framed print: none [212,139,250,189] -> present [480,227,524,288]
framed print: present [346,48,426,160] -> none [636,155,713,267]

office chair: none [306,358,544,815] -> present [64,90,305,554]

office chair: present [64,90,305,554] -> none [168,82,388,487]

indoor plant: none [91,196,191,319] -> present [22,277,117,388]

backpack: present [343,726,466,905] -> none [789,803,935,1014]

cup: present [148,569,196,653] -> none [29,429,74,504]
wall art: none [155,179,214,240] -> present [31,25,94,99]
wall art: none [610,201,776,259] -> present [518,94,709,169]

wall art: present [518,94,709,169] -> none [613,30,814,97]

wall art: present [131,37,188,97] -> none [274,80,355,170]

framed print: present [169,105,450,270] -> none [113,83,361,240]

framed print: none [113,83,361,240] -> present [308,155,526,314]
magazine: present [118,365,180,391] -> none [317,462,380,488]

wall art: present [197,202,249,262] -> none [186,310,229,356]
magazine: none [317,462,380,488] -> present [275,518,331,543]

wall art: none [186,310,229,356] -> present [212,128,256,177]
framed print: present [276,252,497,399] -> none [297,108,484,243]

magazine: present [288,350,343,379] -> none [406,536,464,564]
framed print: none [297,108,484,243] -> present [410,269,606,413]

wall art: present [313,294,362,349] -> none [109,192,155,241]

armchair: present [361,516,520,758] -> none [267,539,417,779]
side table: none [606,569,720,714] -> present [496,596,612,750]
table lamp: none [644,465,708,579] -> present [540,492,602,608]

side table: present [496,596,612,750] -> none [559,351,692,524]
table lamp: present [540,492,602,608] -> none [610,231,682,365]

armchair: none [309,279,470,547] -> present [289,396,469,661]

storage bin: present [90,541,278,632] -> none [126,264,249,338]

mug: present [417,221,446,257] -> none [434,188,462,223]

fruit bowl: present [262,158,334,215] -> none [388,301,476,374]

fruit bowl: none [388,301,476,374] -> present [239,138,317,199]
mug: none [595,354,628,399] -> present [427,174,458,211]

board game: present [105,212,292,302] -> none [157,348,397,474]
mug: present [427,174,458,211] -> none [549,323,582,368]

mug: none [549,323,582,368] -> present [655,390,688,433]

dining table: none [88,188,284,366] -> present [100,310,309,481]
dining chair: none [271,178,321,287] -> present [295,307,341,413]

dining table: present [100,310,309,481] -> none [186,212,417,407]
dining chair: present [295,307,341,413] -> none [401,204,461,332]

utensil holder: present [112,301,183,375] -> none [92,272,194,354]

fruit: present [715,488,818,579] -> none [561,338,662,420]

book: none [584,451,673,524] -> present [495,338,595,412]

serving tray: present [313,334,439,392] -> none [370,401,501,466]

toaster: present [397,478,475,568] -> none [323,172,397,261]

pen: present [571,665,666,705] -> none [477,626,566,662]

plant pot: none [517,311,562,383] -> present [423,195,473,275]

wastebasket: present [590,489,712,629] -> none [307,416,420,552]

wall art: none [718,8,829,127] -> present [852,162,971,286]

▶ **Exercise prompt**:
Only one stretch of the entries above is wanted: the lines from the one containing "dining table: present" through the one containing "fruit: present [715,488,818,579]". Please reproduce it exactly.

▶ **Output of the task**:
dining table: present [100,310,309,481] -> none [186,212,417,407]
dining chair: present [295,307,341,413] -> none [401,204,461,332]

utensil holder: present [112,301,183,375] -> none [92,272,194,354]

fruit: present [715,488,818,579] -> none [561,338,662,420]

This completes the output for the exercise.